The Dallas Morning News has a short piece on the march. This is the only piece I have found that interviews people, other than Jeffress, who participated in the march. Here is a taste:
Students at the march agreed that spiritual matters are the most important of their concerns, but were content with the church’s scope of authority.
Skyline High School sophomore Sergio Daniel Ramirez and his family joined First Baptist Dallas four months ago. He says the church has transformed his personal spiritual life as well as his views on gun legislation and religion in schools. He’d support stricter age limits on gun ownership, raised prices for bullets, and more support programs for victims and their families.
More spiritual opportunities in school would also be helpful, he says, but that the school should not promote any one belief.

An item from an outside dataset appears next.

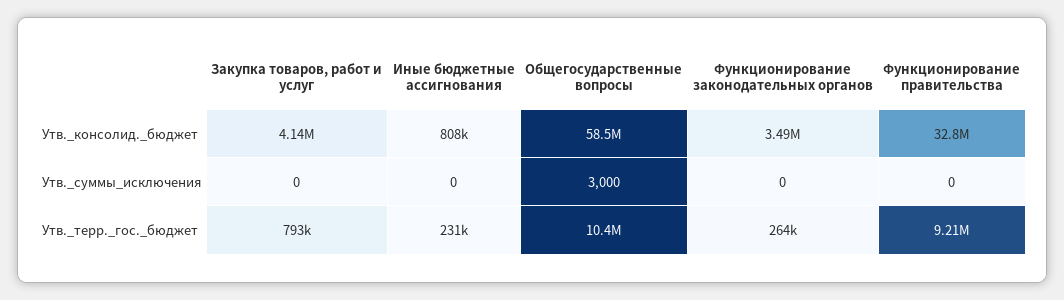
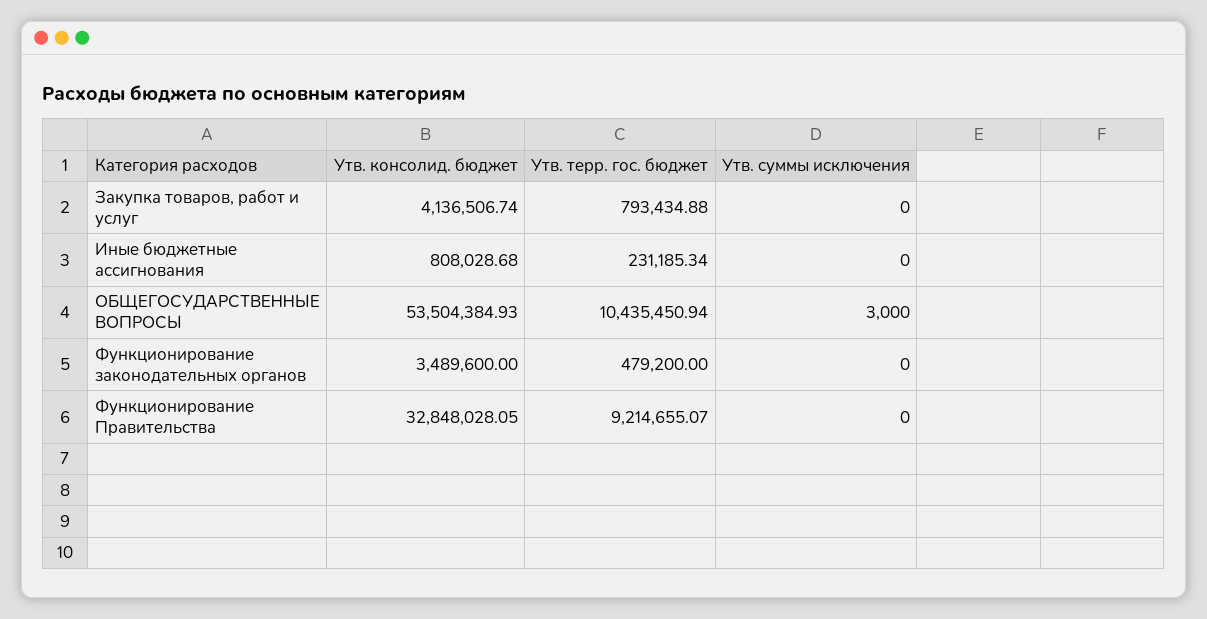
Общегосударственные вопросы, Утв._консолид._бюджет: 58500000 -> 53504384.93
Функционирование законодательных органов, Утв._терр._гос._бюджет: 264000 -> 479200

For that, he has his church.
Sergio Daniel Ramirez does not sound anything like Robert Jeffress.
Here is Jeffress discussing religion in schools in a piece at The Hill:
A member of President Trump‘s evangelical advisory board is proposing teaching students the Ten Commandments to help stop gun violence.
Pastor Robert Jeffress — the head of megachurch First Baptist Dallas — during an interview on Fox News criticized a “crusade by secularists to remove any acknowledgment” of God from the public square and the country’s schools.
He said people have put forth the idea “that we can be good without God.”
“I’d remind our viewers that for the first 150 years of our nation’s history, our schoolchildren prayed, they read Scripture in school, they even memorized the Ten Commandments, including the commandment ‘Thou shall not kill.'”
Jeffress said he thinks the country needs to return to teaching the Ten Commandments.“Teaching people, starting with our children, that there is a God to whom they’re accountable is not the only thing we need to do to end gun violence, but it’s the first thing we need to do,” he said.
Yes, there are generational differences in American evangelicalism.